SOURCE MATERIAL
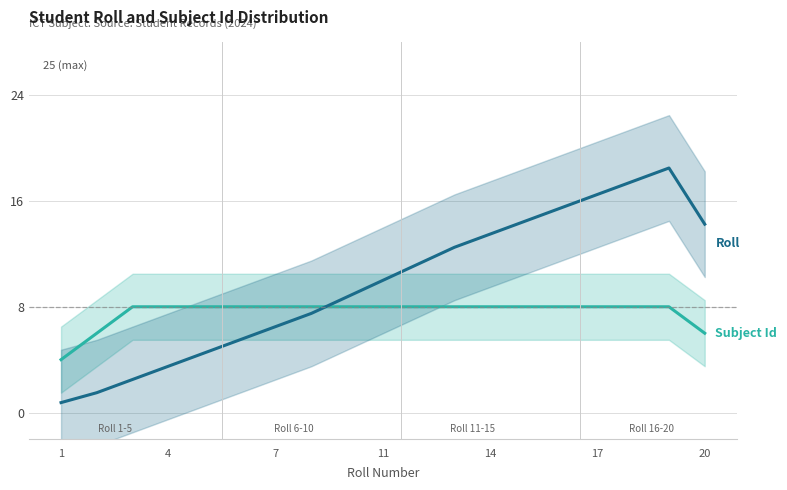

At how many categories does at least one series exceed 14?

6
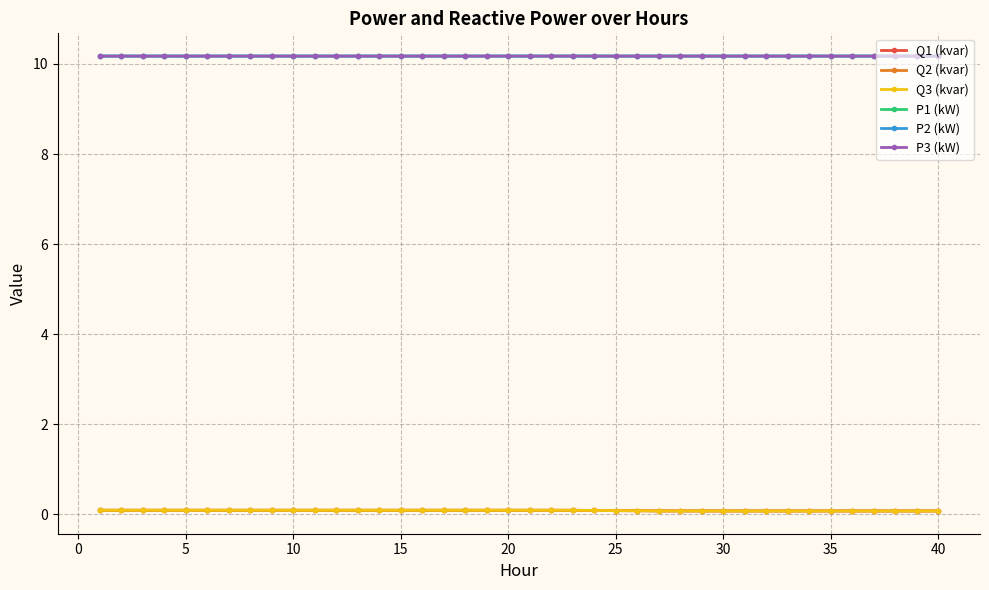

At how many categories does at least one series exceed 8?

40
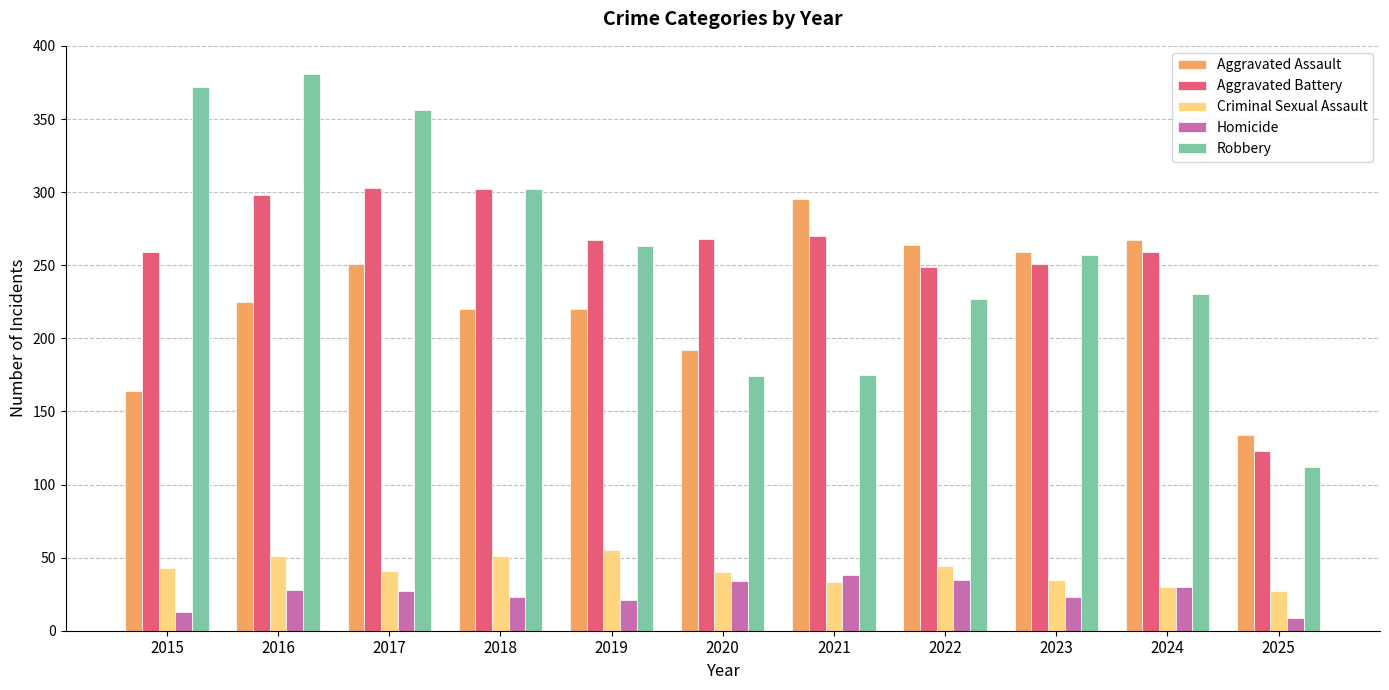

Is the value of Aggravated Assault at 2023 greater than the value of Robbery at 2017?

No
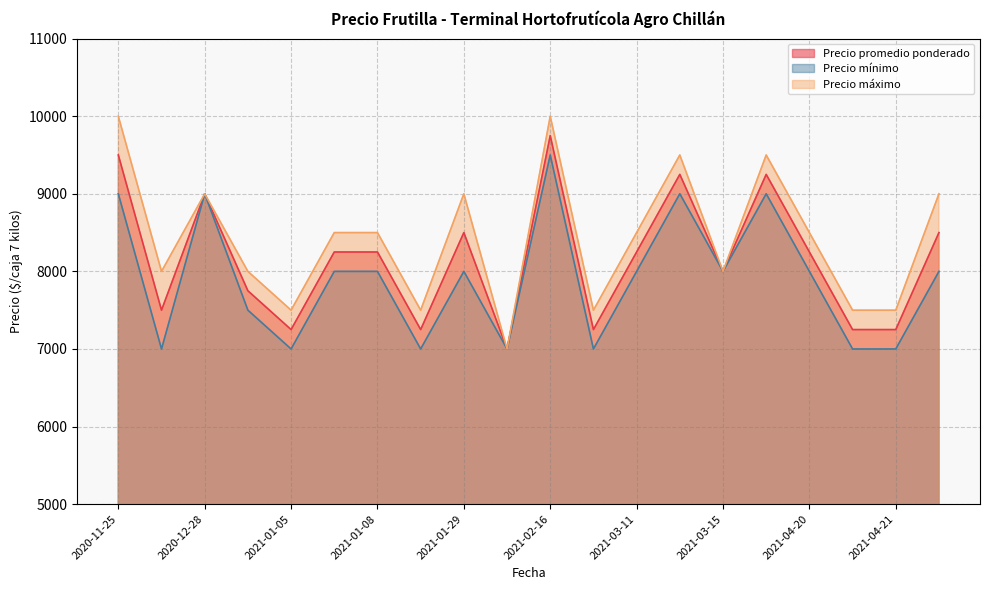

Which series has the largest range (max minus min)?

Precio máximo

ASSIGNMENT
Copy the lines above word for word, leaving out the pictures.

ANSWER FOR THIS EXERCISE
At how many categories does at least one series exceed 14?

6

At how many categories does at least one series exceed 8?

40

Is the value of Aggravated Assault at 2023 greater than the value of Robbery at 2017?

No

Which series has the largest range (max minus min)?

Precio máximo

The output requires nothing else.